Mgr Antoine Hérouard, Secrétaire général de la Conférence des évêques de France, revient pour Zenit sur la 40e rencontre des secrétaires généraux des conférences épiscopales, qui s’est tenue en Ecosse, à Edimbourg du 29 juin au 2 juillet 2012 (cf. Zenit du 3 juillet 2012).
Zenit – Quel était le but de cette rencontre ?
Mgr Antoine Hérouard – C’est d'abord un lieu de réflexion commune et de partage. Les expériences, les situations, sont différentes d’un pays à l’autre et il est toujours intéressant et enrichissant de pouvoir échanger et connaître ce qu’il se passe ailleurs. Il est important de pouvoir aussi expliquer comment les choses se passent dans son propre pays. C’est l’occasion pour moi de témoigner de la vitalité de l’Eglise en France, qui même si elle vit des difficultés, a un dynamisme réel, y compris dans l’expression de la foi des chrétiens dans la société.
Quel message retenez-vous de cette rencontre ?
Le thème général de la rencontre était la manière dont les chrétiens pourraient se situer dans la société chrétienne aujourd’hui, dans la perspective de la nouvelle évangélisation. J’en retiens qu’il est nécessaire que l’Eglise et les chrétiens, aussi bien au niveau des responsables que des fidèles, soient présents dans la société et expriment ce qu’ils pensent, dans une perspective de recherche du bien commun pour l’ensemble de la société. Il ne s’agit pas que les chrétiens soient une sorte de « super-lobby » actif qui voudrait imposer un certain nombre de choses à la société, mais qu’ils permettent à l’ensemble des citoyens de réfléchir aux enjeux fondamentaux, en particulier autour de la dignité humaine, du respect des plus petits, des valeurs de solidarité…
Le communiqué final en appelle à « l’excellence intellectuelle » des chrétiens. Qu’est-ce que cela signifie ?
Nous vivons en Europe dans une société marquée par une perte de foi et par la sécularisation. Face à cela, plusieurs pistes ont été avancées, notamment sur la relation au monde politique, sur l’expression publique dans les différents pays européens, mais aussi sur la relation au monde de la culture. Nous avons soulevé la nécessité d’avoir une expression de la foi qui soit enracinée et qui puisse être en dialogue avec les penseurs d’aujourd’hui. Il faut souligner à ce sujet la difficulté pour un certain nombre de chrétiens à être capables de rendre compte de façon crédible et simple de leur propre cheminement de foi. Voilà ce que nous entendions par « excellence intellectuelle ».

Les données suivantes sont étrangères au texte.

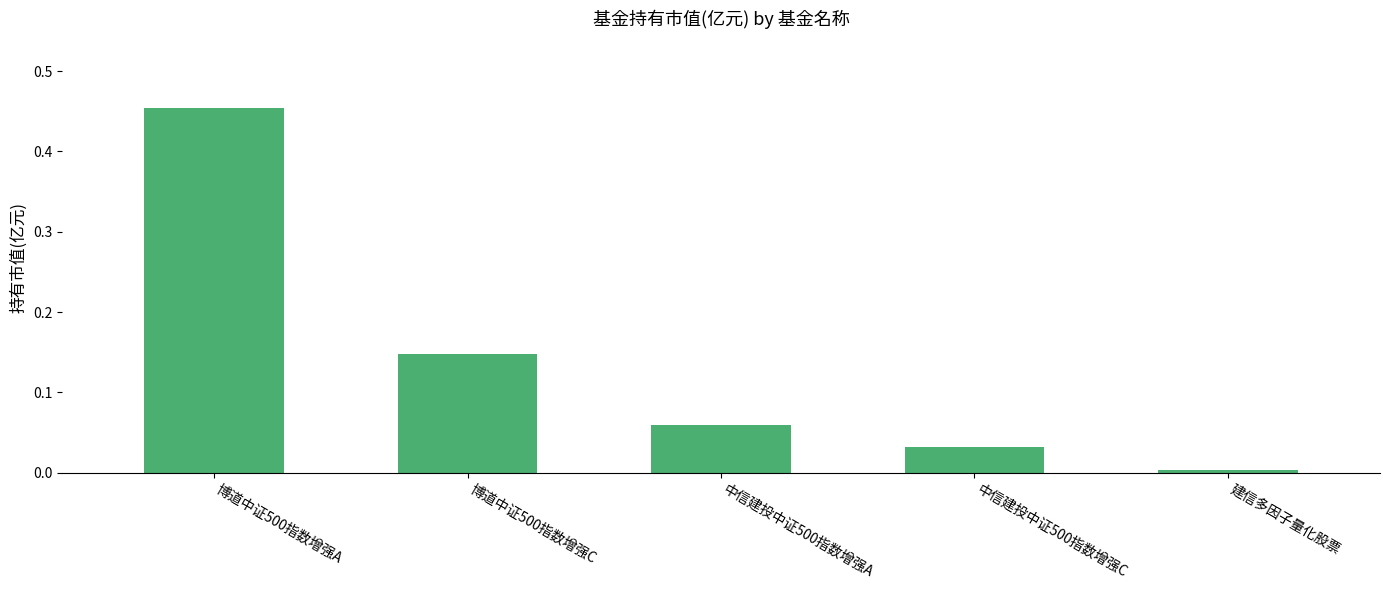

At which category does the chart reach its peak across all series?

博道中证500指数增强A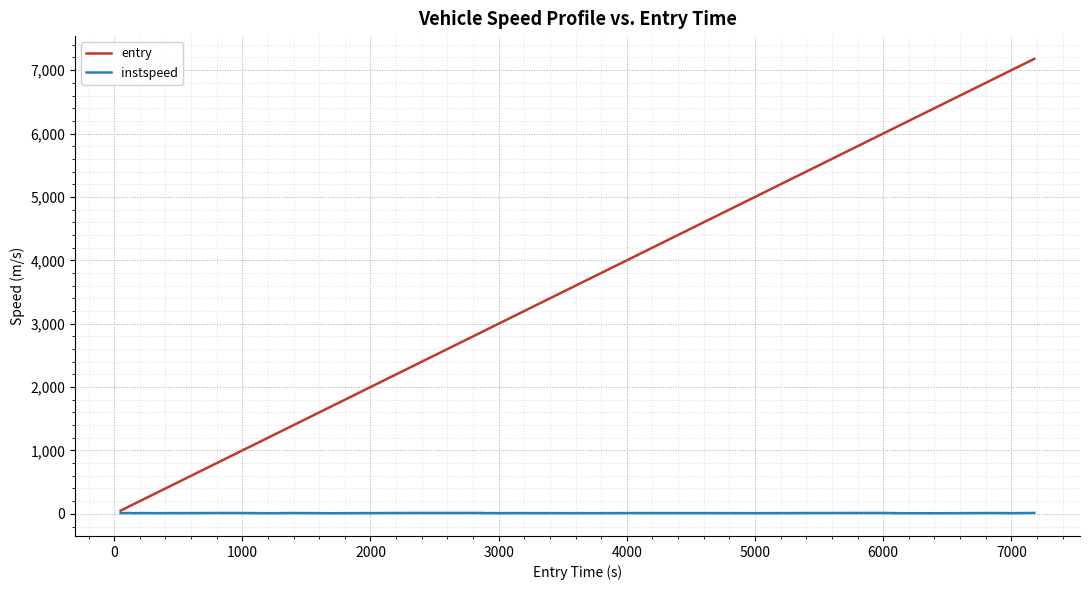

Which series has the largest total across all categories?

entry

C’est donc un appel à approfondir sa foi ?
Oui. Il s’agit aussi de la capacité de dire quelque chose de sa foi, de l’exprimer, d’en montrer sa cohérence, et de montrer que ce ne sont pas des éléments auxquels on croit de manière vague. C’est la construction d’une « colonne vertébrale chrétienne », pourrait-on dire.

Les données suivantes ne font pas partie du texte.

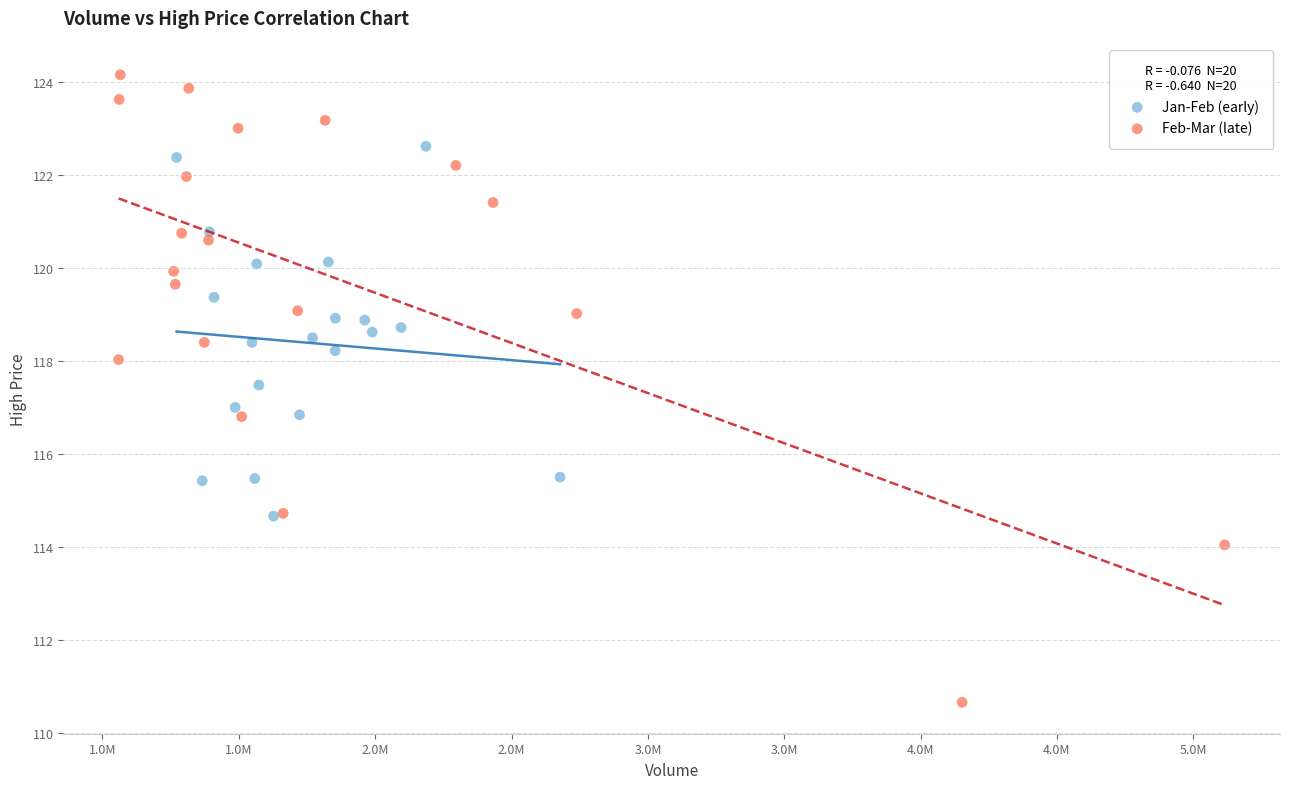

Which series has the widest spread of Y values?

Feb-Mar (late)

Quels sont les outils pour construire cette "colonne vertébrale" ?
Je pense que cela passe beaucoup par la formation. C’est à la fois la démarche de la catéchèse et celle des formations complémentaires, qu’elles soient d’ordre biblique, théologique ou autre. Il s’agit de tout ce qui permet aux chrétiens de réfléchir sur leur foi. Les homélies dominicales aussi ont ce rôle. Aujourd’hui, nous sommes dans un monde où il est courant, dans le milieu professionnel par exemple, de se former tout au long de la vie. Dans ce contexte, il n’est pas très normal qu’au niveau de la foi on en reste à des expressions qui remontent à l’enfance. Il faut approfondir la foi.
Quelle est la situation en France à ce sujet ?
Beaucoup d’initiatives sont lancées dans ce domaine. Énormément de laïcs se forment, que ce soit dans les instituts catholiques ou dans le cadre de pastorales diocésaines. Certains se forment en vue d’une mission qui leur sera confiée par l’Eglise. D’autre le font de façon plus personnelle, pour leur propre intelligence de la foi. Il faut aider les chrétiens français à prendre conscience que la foi ne doit pas être complètement privatisée, ils n’en sont pas les propriétaires. Au contraire ils ont aussi à l’exprimer, à la partager, à savoir en rendre compte, et ce non pas de manière agressive, ni en se sentant accusés ou persécutés par les autres, mais dans un dialogue. Et les chrétiens doivent être crédibles dans ce dialogue.